Our offering we call security analysis and not penetration test by intention.
- We know, that there are vulnerabilities, but we do not have all exploits.
- We do not have the endless time to get an exploit working as a hacker or hacker group can do.
- Once a system is not on the latest patch level, it is at risk.
- A penetration test is always very selective.
- All penetration tester use the same tools.
- Vulnerabilities found by hacker groups are kept secret as long as possible. As long as I’m not part of such a group, I have no access to such an exploit.
- The biggest danger today is no longer the server in the DMZ, but the browser on the client system .
A security analysis from us contains these parts:
- Configuration review
- Vulnerability scan
- Firewall review
How we proceed:
Usually we start with a configuration review of the relevant systems.
They are all either Linux, Solaris, AIX, Apple, openBSD or Microsoft. All these systems got their vulnerabilites. As a normal customer of one of the big suppliers, I have no other choice then to apply known fixes and to implement configuration methods which are widely known by the industry. Additionally we do a vulnerability scan. Afterwards it is very simple to find out, if a system is current or not.
For the scans we use known tools like nmap, openVAS, metasploit, Kali Linuxk and others.
Experience shows, that in case of a configuration review, we do not have to look at every single system if you got 500 and more systems. Usually they are all install the same way, using the same procedure. If not it is quickly very obvious, that every system is done individually. If an automated installation is in place, mistakes can be corrected very efficiently. At the end, it is the customer who decides, how many of the systems have to be checked.

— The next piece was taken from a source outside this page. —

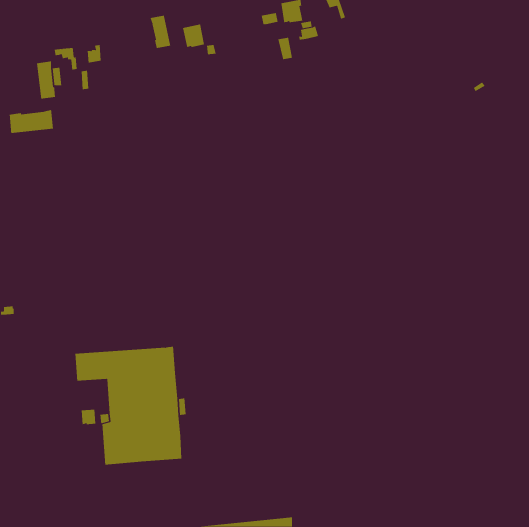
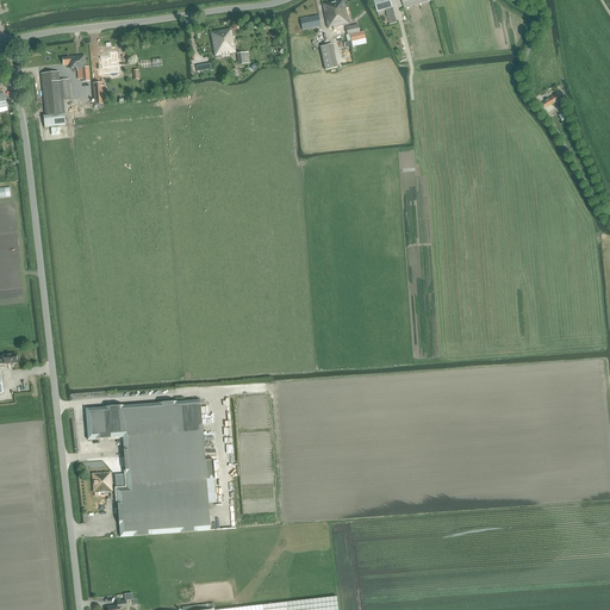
building: [150,15,171,49] -> none
building: [9,109,53,134] -> none

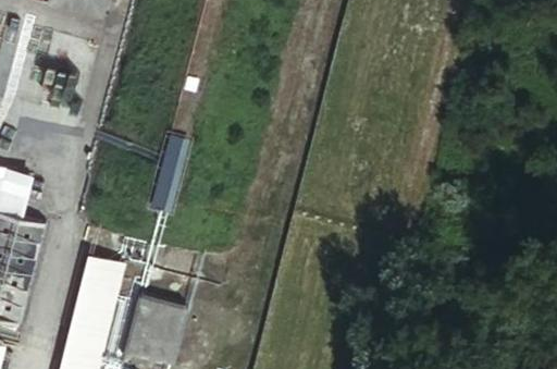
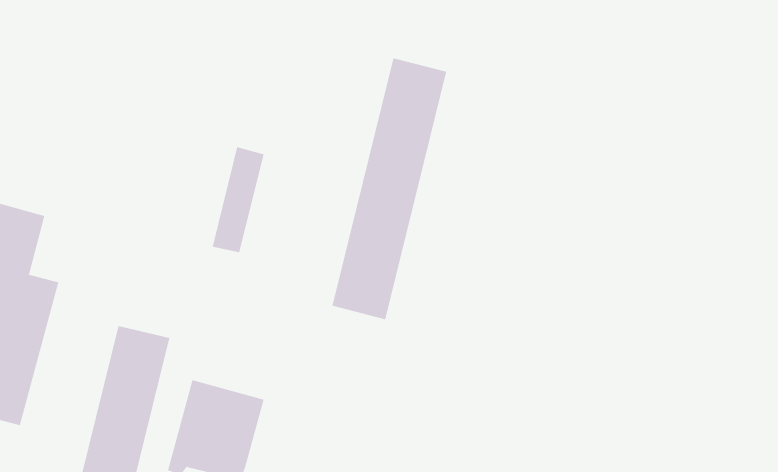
building: none -> [332,57,447,320]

Generally we use “least privilege”. Software which is not required should not be installed. Who does not need the right, don’t get it.
The next point we care, are firewall rules. These rules we check directly on the firewall. As the whole firewall configuration.
As a result you get a report which shows you the weakness of your environment. With every weakness we also give you a recommendation, who the vulnerability can be removed.